U.S. pipeline fighters cheer downward turn
WASHINGTON — Opponents of Canada’s oil industry are celebrating over news they see as vindication of a pipeline-fighting strategy that began in the United States with Keystone XL.
Their burst of enthusiasm was prompted by news that Shell was shuttering an 80,000-barrel-a-day project near Peace River, Alta. — and specifically citing the lack of pipeline infrastructure as part of the reason.
That announcement prompted a congratulatory message from a political activist who began organizing Nebraska ranchers opposed to Keystone XL five years ago. Jane Kleeb emailed ranchers Wednesday to say work against the Alberta-to-Texas project was having a ripple effect across the continent, with the expansion of the Alberta oilsands now in doubt.

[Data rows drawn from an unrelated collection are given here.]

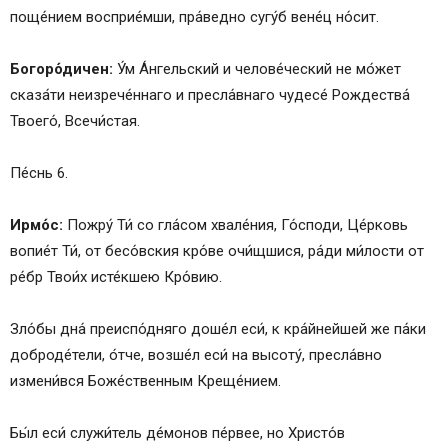
поще́нием восприе́мши, пра́ведно сугу́б вене́ц но́сит.
Богоро́дичен:
У́м А́нгельский и челове́ческий не мо́жет
сказа́ти неизрече́ннаго и пресла́внаго чудесе́ Рождества́
Твоего́, Всечи́стая.
Пе́снь 6.
Ирмо́с:
Пожру́ Ти́ со гла́сом хвале́ния, Го́споди, Це́рковь
вопие́т Ти́, от бесо́вския кро́ве очи́щшися, ра́ди ми́лости от
ре́бр Твои́х исте́кшею Кро́вию.
Зло́бы дна́ преиспо́дняго доше́л еси́, к кра́йнейшей же па́ки
доброде́тели, о́тче, возше́л еси́ на высоту́, пресла́вно
измени́вся Боже́ственным Креще́нием.
Бы́л еси́ служи́тель де́монов пе́рвее, но Христо́в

“Turns out fighting Keystone XL with all the might of small and large groups in U.S.A. and in Canada is working,” Kleeb wrote.
“Not only to stop Keystone XL but to stop the tarsands expansion.”
Kleeb helped organize the first of several major fights against export pipelines from the land-locked oilsands, with that so-far-successful stalling effort against Keystone XL now being replicated in protest efforts against different pipelines in Canada.
But advocates for new oil infrastructure have been able to parry their logic in recent years. They’ve pointed to the ongoing surge in Canadian production, the increased exports and the dramatic rise in oil-by-rail, which actually pollutes far more than pipelines as proof the pipeline-fighting was counter-productive.
The timing of this week’s announcement, however, made Greg Muttitt appear like a fortune-teller. Shell’s cancellation notice came just hours after Muttitt released a 40-page report that predicted the growth of Alberta’s oilsands would be stalled — and the cause would be a lack of pipelines.
His report for the anti-oilsands group Oil Change International had offered a three-part conclusion: pipelines are almost full; rail is too expensive to justify new projects; and oilsands expansion is about to stall.
This is good news, according to his group. Oil Change International concurs with studies citing oilsands expansion as a major climate liability. One that appeared in Nature concluded that to avoid a disastrous global temperature increase of 2° C, the vast majority of proven oil reserves need to remain untapped — including 85 per cent of the oilsands.